Le droit à réparation et l’obligation qui en résulte est une règle consuétudinaire du droit international applicable tant en matière de droits de l’homme que dans le droit international humanitaire.

Depuis 1928, le droit à la réparation est clairement établi comme un des principes fondamentaux du droit international, admis par la Cour Permanente de Justice Internationale et rappelé a posteriori par la Cour Internationale de Justice.

La Cour Interaméricaine des Droits de l’Homme s’est prononcée dans le même sens : la réparation « constitue une norme consuétudinaire qui est, en outre, un des piliers fondamentaux du droit des gens ». Elle insiste sur le lien entre législation nationale, normes internationales et devoir de réparer : « L’Etat obligé ne peut pas invoquer les dispositions de droit interne pour modifier ou ne pas accomplir ses obligations de réparer, lesquelles sont régulées dans tous les aspects (portée, nature, modalités et détermination des bénéficiaires) par le Droit International ».

Les Principes et directives de base, sur les droits des victimes à porter plainte pour des violations manifestes des normes internationales des droits de l’homme ou des violations graves du droit international humanitaire, font explicitement référence au droit à la réparation et signalent les modalités et la portée du devoir de réparation.

Dans ces principes, on reconnaît le droit individuel et collectif à la réparation. Ses modalités comprennent la restitution, l’indemnisation et la réhabilitation, ainsi que les mesures de satisfaction et les garanties de non-répétition des violations. Ces types de réparation ne sont pas exclusifs mais complémentaires :

La restitution est orientée vers le rétablissement de la situation existant avant la violation des droits de l’homme. Cette mesure s’applique au rétablissement de la liberté, de la vie familiale, de la citoyenneté ou nationalité, au retour au pays, au retour à l’emploi ou au rétablissement de la propriété.

L’indemnisation est une compensation pour tout préjudice économiquement évaluable.
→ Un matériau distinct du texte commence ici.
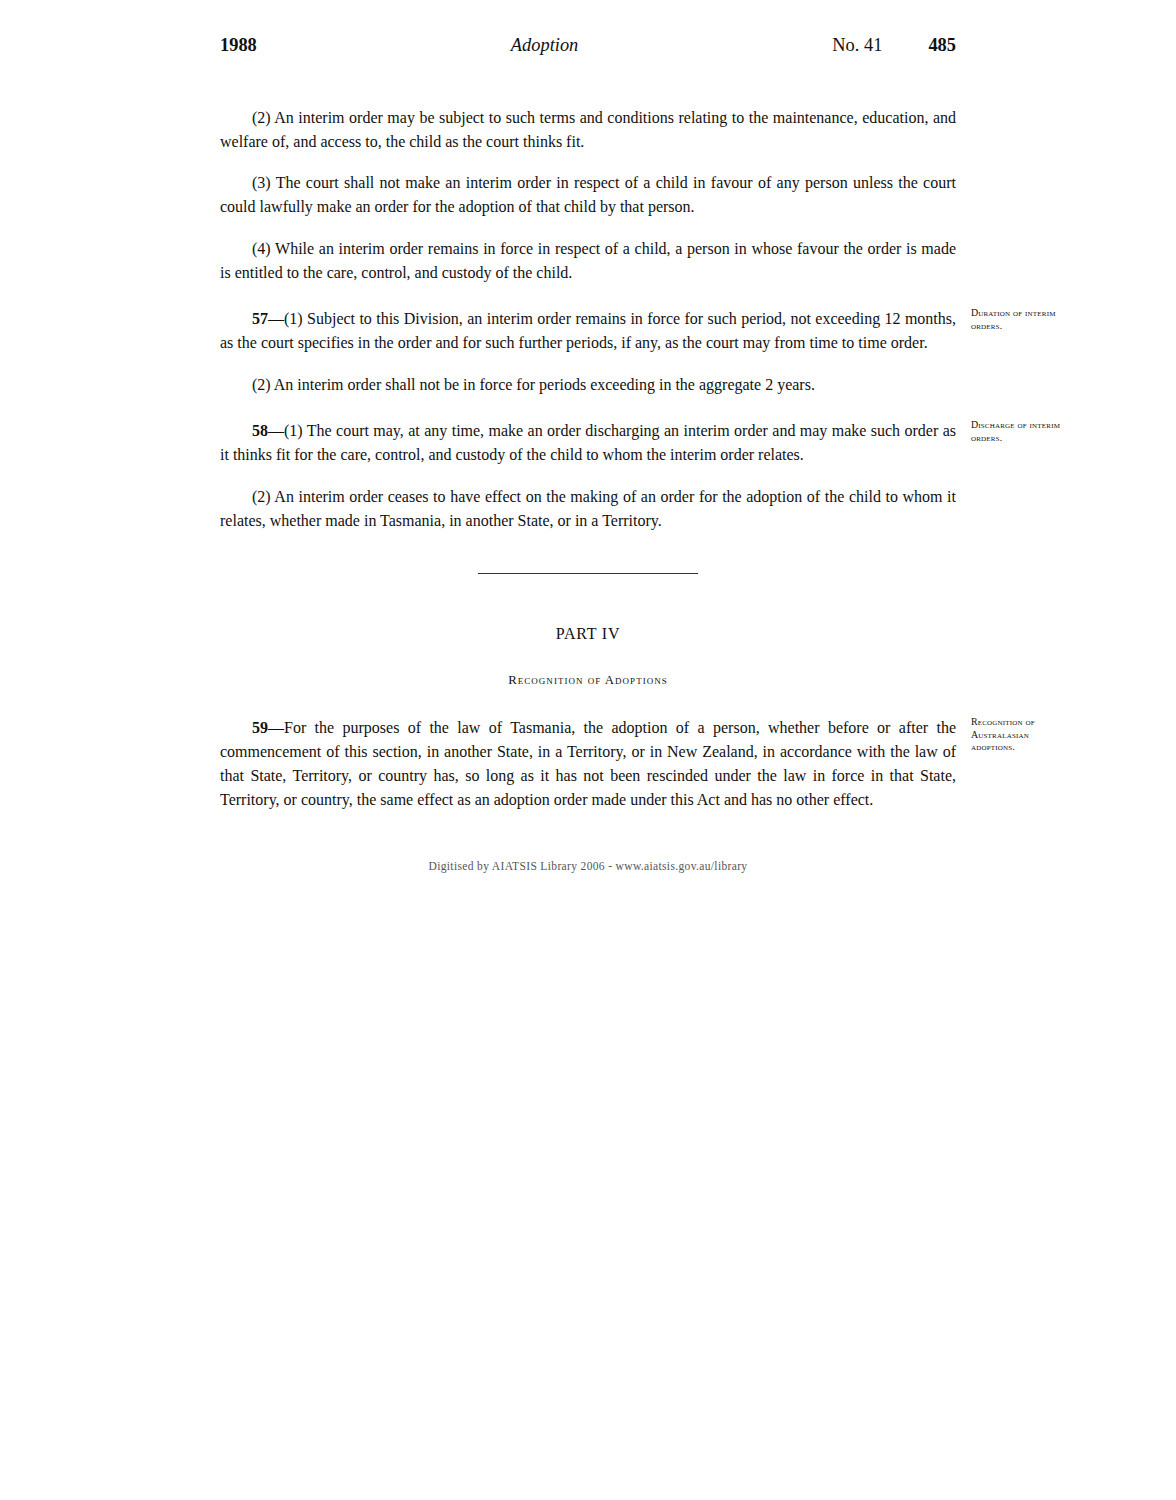1988 Adoption No. 41 485
(2) An interim order may be subject to such terms and conditions relating to the maintenance, education, and welfare of, and access to, the child as the court thinks fit.
(3) The court shall not make an interim order in respect of a child in favour of any person unless the court could lawfully make an order for the adoption of that child by that person.
(4) While an interim order remains in force in respect of a child, a person in whose favour the order is made is entitled to the care, control, and custody of the child.
Duration of interim orders.
57—(1) Subject to this Division, an interim order remains in force for such period, not exceeding 12 months, as the court specifies in the order and for such further periods, if any, as the court may from time to time order.
(2) An interim order shall not be in force for periods exceeding in the aggregate 2 years.
Discharge of interim orders.
58—(1) The court may, at any time, make an order discharging an interim order and may make such order as it thinks fit for the care, control, and custody of the child to whom the interim order relates.
(2) An interim order ceases to have effect on the making of an order for the adoption of the child to whom it relates, whether made in Tasmania, in another State, or in a Territory.
PART IV
Recognition of Adoptions
Recognition of Australasian adoptions.
59—For the purposes of the law of Tasmania, the adoption of a person, whether before or after the commencement of this section, in another State, in a Territory, or in New Zealand, in accordance with the law of that State, Territory, or country has, so long as it has not been rescinded under the law in force in that State, Territory, or country, the same effect as an adoption order made under this Act and has no other effect.
Digitised by AIATSIS Library 2006 - www.aiatsis.gov.au/library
Cela se conçoit dans les cas de dommage physique ou mental, de perte d’opportunité (dont celles liées à l’éducation), de dommages matériels et pertes de revenus, de dommages à la réputation ou à la dignité, ainsi que pour les dépenses liées à l’assistance juridique, à des traitements ou services médicaux.

La réhabilitation concerne le rétablissement des personnes par des soins médicaux et psychologiques, et la prestation de services juridiques et sociaux nécessaires à cette fin.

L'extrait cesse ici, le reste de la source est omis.